If you’re struggling with debt and looking for a solution, you may be considering working with a debt settlement company. These companies claim to negotiate with your creditors to get them to agree to a lower payoff amount or to forgive the debt completely.
However, letting one of these companies handle your debt can be a risky proposition. Often, the company will instruct the client to stop paying their creditors and to pay it instead while it handles the negotiations. The idea is that the debt settlement company will use those funds to pay off the negotiated balance and to pay itself — either by taking a monthly fee or a percentage of your debt.
However, these negotiations with creditors aren’t always successful. In fact, in many cases, they aren’t. Meanwhile, the debt settlement client has stopped making payments to their creditors and destroyed their credit score.

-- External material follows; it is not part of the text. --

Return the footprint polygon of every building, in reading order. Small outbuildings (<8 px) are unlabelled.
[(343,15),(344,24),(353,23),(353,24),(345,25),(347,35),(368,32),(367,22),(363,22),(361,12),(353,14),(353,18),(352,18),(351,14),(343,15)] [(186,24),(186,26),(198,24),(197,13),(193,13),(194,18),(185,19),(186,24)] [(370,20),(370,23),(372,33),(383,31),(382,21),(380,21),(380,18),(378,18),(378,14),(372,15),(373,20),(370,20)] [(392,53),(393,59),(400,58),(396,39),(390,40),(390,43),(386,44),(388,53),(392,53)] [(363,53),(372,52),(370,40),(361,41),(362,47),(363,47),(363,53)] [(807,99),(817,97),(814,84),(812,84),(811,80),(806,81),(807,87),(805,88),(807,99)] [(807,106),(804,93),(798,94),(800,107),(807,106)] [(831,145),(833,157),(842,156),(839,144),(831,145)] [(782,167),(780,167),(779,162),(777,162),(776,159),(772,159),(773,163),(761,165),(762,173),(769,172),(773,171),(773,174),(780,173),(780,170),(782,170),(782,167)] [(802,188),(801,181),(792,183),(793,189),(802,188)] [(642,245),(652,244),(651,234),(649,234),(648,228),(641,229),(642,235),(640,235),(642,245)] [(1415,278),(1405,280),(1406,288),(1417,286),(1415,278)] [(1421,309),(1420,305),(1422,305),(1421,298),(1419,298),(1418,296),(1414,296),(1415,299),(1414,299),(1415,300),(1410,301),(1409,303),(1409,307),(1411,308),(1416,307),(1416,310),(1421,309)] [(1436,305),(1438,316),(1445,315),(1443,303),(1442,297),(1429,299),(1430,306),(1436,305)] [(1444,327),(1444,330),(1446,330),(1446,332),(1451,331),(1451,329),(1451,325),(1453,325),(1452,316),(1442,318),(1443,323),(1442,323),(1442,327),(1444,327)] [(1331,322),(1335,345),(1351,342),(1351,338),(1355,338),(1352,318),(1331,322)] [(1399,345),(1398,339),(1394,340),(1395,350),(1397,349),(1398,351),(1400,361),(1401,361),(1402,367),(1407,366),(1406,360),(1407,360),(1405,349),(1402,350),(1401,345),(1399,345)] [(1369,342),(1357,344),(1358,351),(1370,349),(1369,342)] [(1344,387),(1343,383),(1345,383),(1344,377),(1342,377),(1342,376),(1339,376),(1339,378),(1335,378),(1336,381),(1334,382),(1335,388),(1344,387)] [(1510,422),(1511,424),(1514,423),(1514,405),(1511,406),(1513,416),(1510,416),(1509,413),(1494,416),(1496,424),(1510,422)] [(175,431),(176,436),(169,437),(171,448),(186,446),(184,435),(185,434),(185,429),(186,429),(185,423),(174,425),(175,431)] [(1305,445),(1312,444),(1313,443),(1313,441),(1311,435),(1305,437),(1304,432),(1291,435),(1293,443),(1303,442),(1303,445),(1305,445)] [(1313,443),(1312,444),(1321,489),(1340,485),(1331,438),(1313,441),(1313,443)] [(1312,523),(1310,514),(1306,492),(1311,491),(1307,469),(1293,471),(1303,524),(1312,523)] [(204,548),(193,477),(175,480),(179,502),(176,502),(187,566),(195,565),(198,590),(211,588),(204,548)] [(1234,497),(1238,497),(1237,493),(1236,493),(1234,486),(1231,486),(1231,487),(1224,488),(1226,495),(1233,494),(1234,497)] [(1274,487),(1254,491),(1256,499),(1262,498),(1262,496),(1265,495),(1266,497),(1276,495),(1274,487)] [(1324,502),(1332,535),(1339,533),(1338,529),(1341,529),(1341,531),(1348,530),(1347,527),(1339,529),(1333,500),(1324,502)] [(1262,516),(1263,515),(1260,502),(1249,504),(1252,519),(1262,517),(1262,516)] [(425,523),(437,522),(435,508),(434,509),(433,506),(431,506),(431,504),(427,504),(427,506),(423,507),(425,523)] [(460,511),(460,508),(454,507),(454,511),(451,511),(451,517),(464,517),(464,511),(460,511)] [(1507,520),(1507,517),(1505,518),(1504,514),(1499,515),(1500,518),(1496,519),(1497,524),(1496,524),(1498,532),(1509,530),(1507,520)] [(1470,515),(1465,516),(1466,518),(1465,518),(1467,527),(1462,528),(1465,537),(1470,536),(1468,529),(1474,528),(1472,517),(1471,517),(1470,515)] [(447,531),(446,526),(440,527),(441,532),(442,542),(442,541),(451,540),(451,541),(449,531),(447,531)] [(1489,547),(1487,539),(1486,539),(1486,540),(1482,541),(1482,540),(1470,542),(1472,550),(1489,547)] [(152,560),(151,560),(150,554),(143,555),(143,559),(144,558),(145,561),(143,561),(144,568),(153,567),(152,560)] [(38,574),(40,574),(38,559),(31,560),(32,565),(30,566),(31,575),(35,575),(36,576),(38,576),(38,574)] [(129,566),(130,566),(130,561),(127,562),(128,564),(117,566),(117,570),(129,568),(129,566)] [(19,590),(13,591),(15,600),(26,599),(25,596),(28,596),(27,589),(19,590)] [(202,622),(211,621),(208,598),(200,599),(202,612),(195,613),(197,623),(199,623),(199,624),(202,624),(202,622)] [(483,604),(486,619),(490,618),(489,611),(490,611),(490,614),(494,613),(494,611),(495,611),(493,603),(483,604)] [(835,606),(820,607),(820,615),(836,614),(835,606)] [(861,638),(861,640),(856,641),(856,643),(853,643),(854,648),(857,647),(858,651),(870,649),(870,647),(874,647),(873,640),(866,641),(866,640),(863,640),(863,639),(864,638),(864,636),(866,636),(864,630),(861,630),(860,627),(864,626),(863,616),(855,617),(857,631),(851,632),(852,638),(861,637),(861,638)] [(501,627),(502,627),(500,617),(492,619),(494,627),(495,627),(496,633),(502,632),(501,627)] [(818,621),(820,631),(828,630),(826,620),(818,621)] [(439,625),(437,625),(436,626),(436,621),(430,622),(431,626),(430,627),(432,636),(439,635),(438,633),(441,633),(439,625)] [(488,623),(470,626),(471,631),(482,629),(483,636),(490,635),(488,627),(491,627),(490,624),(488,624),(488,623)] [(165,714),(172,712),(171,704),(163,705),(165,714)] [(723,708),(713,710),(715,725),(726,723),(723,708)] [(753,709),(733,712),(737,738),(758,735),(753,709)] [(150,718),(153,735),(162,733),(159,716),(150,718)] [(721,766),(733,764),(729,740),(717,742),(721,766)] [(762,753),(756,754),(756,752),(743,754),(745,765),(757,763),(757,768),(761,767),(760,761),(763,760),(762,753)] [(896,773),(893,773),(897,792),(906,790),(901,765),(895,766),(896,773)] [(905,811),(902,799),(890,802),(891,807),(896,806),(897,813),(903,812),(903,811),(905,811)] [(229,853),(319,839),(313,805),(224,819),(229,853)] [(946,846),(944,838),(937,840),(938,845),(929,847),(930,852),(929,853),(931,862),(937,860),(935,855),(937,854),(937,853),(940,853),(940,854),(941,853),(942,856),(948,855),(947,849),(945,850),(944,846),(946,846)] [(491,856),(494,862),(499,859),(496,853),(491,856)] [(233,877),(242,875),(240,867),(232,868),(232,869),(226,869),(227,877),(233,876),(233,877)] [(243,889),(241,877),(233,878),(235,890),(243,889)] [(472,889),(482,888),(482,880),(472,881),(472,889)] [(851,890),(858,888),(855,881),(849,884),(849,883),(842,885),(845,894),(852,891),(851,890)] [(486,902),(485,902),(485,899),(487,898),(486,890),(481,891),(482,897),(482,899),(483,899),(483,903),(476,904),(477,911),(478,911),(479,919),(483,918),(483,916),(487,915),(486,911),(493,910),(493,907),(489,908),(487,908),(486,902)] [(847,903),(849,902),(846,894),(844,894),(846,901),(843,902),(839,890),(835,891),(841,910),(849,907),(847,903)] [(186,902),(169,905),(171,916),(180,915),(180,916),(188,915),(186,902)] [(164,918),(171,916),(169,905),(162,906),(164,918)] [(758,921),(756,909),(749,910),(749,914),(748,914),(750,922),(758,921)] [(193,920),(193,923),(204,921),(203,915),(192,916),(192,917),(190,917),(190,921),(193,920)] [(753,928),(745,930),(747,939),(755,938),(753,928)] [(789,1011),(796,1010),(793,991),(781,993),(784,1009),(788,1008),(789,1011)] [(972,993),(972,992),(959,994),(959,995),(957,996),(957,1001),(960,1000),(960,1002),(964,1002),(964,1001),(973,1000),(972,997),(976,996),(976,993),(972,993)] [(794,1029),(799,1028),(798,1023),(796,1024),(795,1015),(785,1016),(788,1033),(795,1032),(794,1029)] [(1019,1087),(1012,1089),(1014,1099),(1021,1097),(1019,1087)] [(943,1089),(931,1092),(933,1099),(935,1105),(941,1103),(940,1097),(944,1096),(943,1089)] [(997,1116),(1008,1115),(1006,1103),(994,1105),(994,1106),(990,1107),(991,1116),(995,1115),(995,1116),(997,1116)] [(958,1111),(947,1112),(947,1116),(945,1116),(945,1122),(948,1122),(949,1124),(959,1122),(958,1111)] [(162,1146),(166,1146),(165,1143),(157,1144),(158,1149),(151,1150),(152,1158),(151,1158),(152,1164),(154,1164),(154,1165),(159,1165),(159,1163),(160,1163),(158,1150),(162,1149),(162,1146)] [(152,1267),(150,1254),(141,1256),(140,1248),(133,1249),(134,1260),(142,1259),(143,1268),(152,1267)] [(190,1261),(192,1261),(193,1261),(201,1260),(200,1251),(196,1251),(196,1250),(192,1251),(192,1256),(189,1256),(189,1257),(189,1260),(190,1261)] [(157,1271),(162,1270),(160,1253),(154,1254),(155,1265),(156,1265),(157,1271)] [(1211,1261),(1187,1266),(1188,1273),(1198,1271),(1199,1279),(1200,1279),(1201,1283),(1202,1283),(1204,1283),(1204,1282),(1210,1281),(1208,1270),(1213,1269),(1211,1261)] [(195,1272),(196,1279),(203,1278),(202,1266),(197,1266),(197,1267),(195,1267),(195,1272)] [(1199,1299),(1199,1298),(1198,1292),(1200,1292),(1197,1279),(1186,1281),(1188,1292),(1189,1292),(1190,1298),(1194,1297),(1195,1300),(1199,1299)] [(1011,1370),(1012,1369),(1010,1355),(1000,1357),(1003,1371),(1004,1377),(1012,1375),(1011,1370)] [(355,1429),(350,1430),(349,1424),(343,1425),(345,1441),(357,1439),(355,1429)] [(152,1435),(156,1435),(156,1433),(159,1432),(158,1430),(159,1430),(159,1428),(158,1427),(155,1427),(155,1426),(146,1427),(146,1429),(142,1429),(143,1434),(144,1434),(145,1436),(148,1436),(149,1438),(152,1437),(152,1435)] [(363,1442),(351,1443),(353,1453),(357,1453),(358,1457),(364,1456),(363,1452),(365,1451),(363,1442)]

Even if some debts are settled, those settlements are reflected on your credit report. They’re often viewed negatively by potential creditors.
There are better options, including working with creditors yourself to negotiate a repayment plan you can manage. Sometimes a debt consolidation loan, if you can get a lower interest rate than what you have with your creditors, can be a good alternative. Credit counseling agencies can help you work out a debt management plan (DMP). This shouldn’t be confused with a debt settlement plan.
Depending on your situation, bankruptcy might be the best solution in the long run. It’s important to do some research into the pros and cons of each of these options and determine which is best for you.